LEROY, N.Y. -- Several teams that were set to take part in a handfull of basketball games in LeRoy will not participate, due to the illness affecting several high school students there.
Over the last several months, approximately 12 teens have developed nervous tics. Regional experts have diagnosed the tics as symptoms of "conversion disorder," in which stress caused the twitching. Physicians said other girls are acquiring the disorder through mass hysteria.
According to WHEC-TV in Rochester, some of the games involve Catholic Youth Organization (CYO) teams from Monroe County that scheduled games against the CYO basketball team at Our Lady Of Mercy in LeRoy. In most cases, a majority of parents of children on these basketball teams voted to not let their child or children go to the game in LeRoy.
Dave Kelly, a spokesperson for the Roman Catholic Diocese of Rochester, issued the following statement to 2 On Your Side:
"We are aware that some games at LeRoy this weekend have been cancelled. This was not a diocesan decision, but one made by the individual parents on some CYO teams. According to diocesan policy, if a team cannot field enough players for a scheduled game, they can cancel the game by contacting the opposing coach and CYO director ahead of time. That was the case in this instance."
One of the doctors treating the affected teens is Dr. Laszlo Mechtler, a neurologist at the Dent Institute. He is furious at the decision by the parents, arguing it will only hurt the Le Roy teens.
"This will only aggravate these patients symptoms and they will get worse," he said. "And that's what concerns me the most."
Dr. Mechtler also said outsiders have nothing to fear.

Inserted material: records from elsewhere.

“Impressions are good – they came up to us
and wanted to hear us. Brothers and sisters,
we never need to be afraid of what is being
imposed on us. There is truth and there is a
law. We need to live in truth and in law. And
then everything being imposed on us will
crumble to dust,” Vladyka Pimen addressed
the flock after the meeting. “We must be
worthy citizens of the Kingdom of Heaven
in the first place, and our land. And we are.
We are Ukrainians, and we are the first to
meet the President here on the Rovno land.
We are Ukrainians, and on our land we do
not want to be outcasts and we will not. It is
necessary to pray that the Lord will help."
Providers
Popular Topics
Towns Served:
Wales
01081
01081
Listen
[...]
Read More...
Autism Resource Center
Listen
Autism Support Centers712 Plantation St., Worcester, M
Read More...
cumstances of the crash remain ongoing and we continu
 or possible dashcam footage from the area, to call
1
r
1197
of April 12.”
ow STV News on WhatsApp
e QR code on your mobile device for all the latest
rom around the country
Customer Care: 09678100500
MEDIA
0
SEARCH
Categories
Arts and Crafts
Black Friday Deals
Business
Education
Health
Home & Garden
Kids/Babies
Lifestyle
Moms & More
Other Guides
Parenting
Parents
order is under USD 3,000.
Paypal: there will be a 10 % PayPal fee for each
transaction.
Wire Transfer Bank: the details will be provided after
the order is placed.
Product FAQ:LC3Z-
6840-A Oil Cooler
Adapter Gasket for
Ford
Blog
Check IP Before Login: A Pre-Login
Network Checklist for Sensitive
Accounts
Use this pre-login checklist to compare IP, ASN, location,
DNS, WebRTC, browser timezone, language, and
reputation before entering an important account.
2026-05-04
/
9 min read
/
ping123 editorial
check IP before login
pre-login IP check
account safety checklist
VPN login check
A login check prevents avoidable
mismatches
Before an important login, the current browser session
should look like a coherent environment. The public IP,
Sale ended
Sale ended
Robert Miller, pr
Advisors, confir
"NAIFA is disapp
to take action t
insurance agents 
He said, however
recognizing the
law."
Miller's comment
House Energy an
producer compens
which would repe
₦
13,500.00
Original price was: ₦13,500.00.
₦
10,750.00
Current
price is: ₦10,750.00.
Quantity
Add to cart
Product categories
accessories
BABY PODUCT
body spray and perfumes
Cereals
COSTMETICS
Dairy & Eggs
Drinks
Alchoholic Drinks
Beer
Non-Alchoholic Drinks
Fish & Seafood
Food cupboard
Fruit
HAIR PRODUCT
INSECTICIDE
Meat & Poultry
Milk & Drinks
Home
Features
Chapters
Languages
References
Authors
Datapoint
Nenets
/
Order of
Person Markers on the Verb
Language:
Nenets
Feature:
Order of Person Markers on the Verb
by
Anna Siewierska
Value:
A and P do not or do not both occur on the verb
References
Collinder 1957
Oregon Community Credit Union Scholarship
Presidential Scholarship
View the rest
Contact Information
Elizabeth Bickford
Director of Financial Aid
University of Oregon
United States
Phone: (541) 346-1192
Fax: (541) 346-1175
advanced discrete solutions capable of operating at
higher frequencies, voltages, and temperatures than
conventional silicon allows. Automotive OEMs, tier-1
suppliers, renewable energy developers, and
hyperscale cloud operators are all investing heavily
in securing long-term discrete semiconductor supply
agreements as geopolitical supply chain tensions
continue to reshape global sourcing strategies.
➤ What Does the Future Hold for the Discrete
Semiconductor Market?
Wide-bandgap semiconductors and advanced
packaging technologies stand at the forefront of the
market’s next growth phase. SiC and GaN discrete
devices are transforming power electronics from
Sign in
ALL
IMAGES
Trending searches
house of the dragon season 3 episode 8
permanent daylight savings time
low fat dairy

MECHTLER: we're not dealing with an infectious disorder. We are not dealing (with) environmental factors. This is not contagious. So, what we're seeing is hysteria amplifying and spreading.

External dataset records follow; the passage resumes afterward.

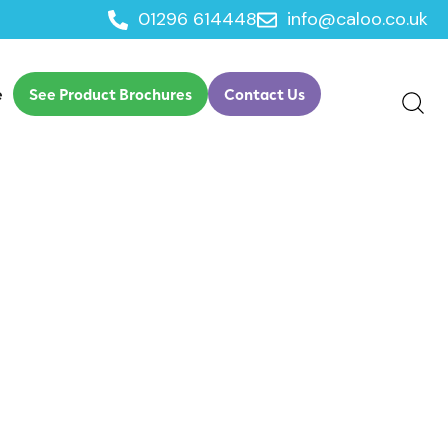
01296 614448
info@caloo.co.uk
e
See Product Brochures
Contact Us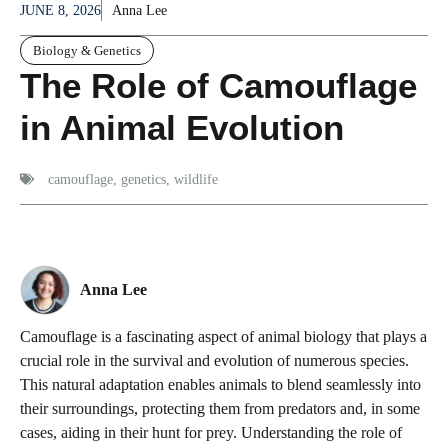
JUNE 8, 2026
Anna Lee
Biology & Genetics
The Role of Camouflage
in Animal Evolution
camouflage
,
genetics
,
wildlife
Anna Lee
Camouflage is a fascinating aspect of animal biology that plays a
crucial role in the survival and evolution of numerous species.
This natural adaptation enables animals to blend seamlessly into
their surroundings, protecting them from predators and, in some
cases, aiding in their hunt for prey. Understanding the role of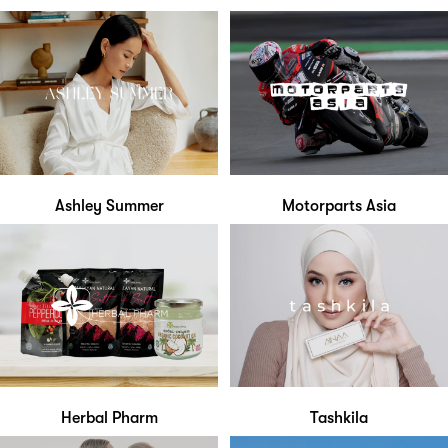
Ashley Summer
Motorparts Asia
Herbal Pharm
Tashkila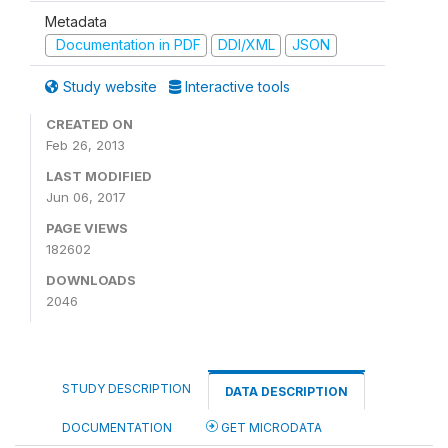
Metadata
Documentation in PDF
DDI/XML
JSON
Study website
Interactive tools
CREATED ON
Feb 26, 2013
LAST MODIFIED
Jun 06, 2017
PAGE VIEWS
182602
DOWNLOADS
2046
STUDY DESCRIPTION
DATA DESCRIPTION
DOCUMENTATION
GET MICRODATA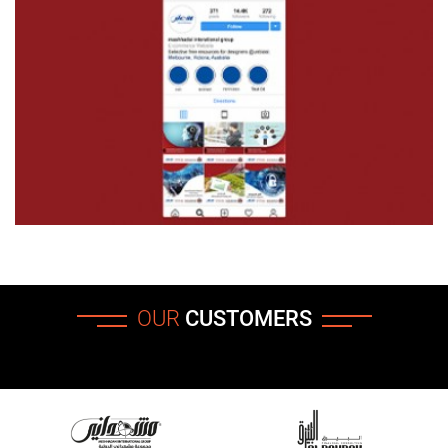
OUR
CUSTOMERS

REPORTER: You are absolutely certain there is no environmental cause, no infection that led to this?
MECHTLER: Absolutely sure about it.
Dr. Mechtler is particularly upset with renown environmentalist Erin Brockovich, who has suggested the illness may be caused by contamination at the school site. She even sent a team there to collect soil samples. But Friday her investigator just announced the sample show the site is not contaminated from a 1970 train crash there.
The State Department of Health also said the site is safe.
At the request of the doctors treating some of the affected teens, 2 On Your Side has decided to no longer show video of the girls. Their doctors told us it could cause their condition to worsen.
The LeRoy Central School District issued two statements regarding teams not wanting to play at LeRoy:
All regular Le Roy Central School District games will be played as scheduled. Unfortunately, some games not involving Le Roy schools that were scheduled to played at private organizations in the Village of LeRoy have been cancelled.
The Department of Health and other agencies and experts have stated repeatedly and unequivocally that the school is completely safe for students and visitors. There is absolutely no reason to keep students from attending events at the school. Several of the affected students are better and others are getting better. We credit the responsible journalists at WGRZ-TV, the Buffalo News, and other local outlets in the region with factual reporting in helping the community to better understand the topic. All of our regular school games will be played as scheduled.